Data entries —
——————

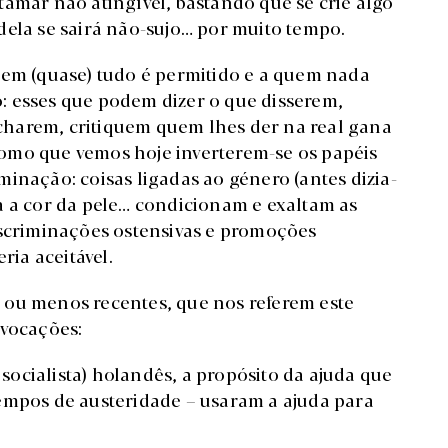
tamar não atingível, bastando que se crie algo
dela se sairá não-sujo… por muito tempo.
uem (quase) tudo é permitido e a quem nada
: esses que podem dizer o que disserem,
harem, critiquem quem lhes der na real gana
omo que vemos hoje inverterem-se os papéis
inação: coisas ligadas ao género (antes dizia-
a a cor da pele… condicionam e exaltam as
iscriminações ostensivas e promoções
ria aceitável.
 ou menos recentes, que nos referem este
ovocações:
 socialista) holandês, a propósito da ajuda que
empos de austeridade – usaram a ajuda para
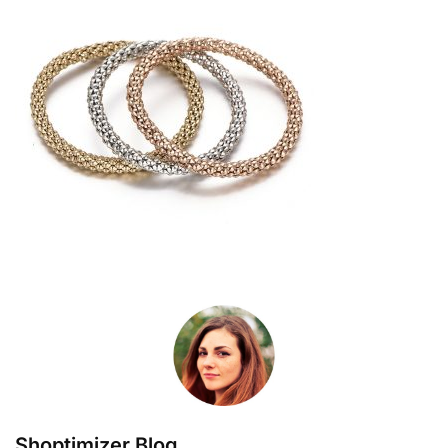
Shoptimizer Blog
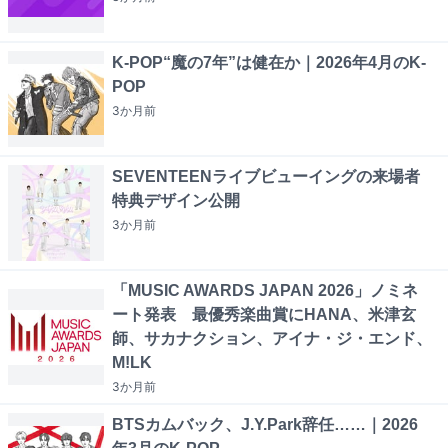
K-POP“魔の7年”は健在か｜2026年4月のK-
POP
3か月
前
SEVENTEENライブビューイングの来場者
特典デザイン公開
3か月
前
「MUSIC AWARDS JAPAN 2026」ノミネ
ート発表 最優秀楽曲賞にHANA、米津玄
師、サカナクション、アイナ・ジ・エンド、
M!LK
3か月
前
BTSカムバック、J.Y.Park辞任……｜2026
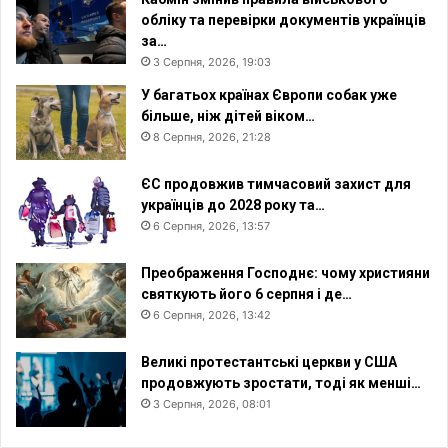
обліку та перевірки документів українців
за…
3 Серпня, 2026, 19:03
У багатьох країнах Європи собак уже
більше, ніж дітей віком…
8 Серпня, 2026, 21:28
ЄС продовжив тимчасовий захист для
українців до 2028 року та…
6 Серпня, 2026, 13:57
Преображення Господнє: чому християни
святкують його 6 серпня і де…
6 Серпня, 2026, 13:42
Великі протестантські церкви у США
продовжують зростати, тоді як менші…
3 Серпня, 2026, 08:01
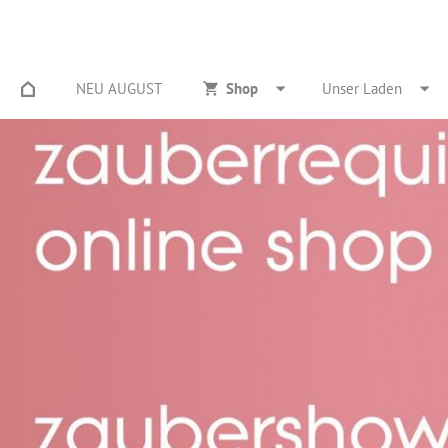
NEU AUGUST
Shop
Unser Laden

——————

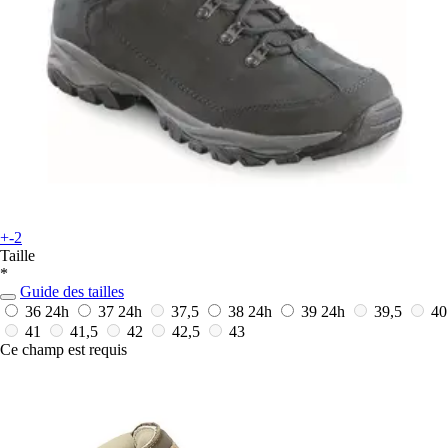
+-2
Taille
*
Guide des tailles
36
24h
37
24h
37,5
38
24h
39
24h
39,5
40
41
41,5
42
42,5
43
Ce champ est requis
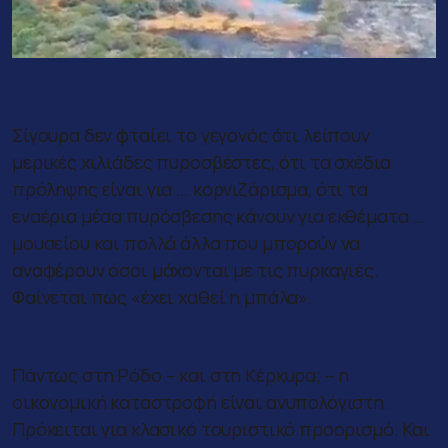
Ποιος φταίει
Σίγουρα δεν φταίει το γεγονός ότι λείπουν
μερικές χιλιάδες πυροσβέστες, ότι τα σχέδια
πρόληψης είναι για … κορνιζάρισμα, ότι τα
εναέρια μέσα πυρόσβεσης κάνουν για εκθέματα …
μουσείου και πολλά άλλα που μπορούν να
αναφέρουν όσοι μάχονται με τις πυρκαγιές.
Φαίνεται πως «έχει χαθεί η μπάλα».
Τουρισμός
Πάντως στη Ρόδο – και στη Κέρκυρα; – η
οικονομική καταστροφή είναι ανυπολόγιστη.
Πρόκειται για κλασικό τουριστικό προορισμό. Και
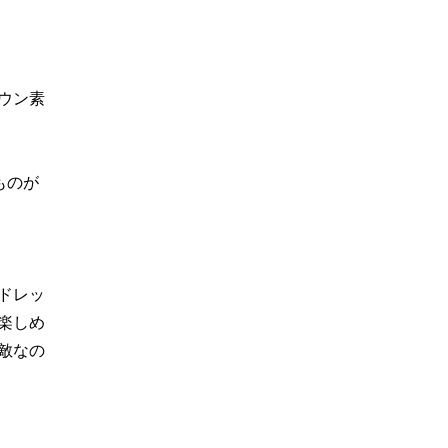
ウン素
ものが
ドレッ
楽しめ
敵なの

——————

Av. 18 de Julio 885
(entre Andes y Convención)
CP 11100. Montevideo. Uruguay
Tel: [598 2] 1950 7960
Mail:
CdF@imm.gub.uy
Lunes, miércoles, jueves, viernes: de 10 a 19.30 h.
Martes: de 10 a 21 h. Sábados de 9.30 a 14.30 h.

——————

What is expected — Beginning at the line above that contains "українців до 2028 року та…" and going on through the line that contains "Unser Laden", please copy every line exactly, leaving the pictures out and adding nothing.

Exercise answer —
українців до 2028 року та…
6 Серпня, 2026, 13:57
Преображення Господнє: чому християни
святкують його 6 серпня і де…
6 Серпня, 2026, 13:42
Великі протестантські церкви у США
продовжують зростати, тоді як менші…
3 Серпня, 2026, 08:01
NEU AUGUST
Shop
Unser Laden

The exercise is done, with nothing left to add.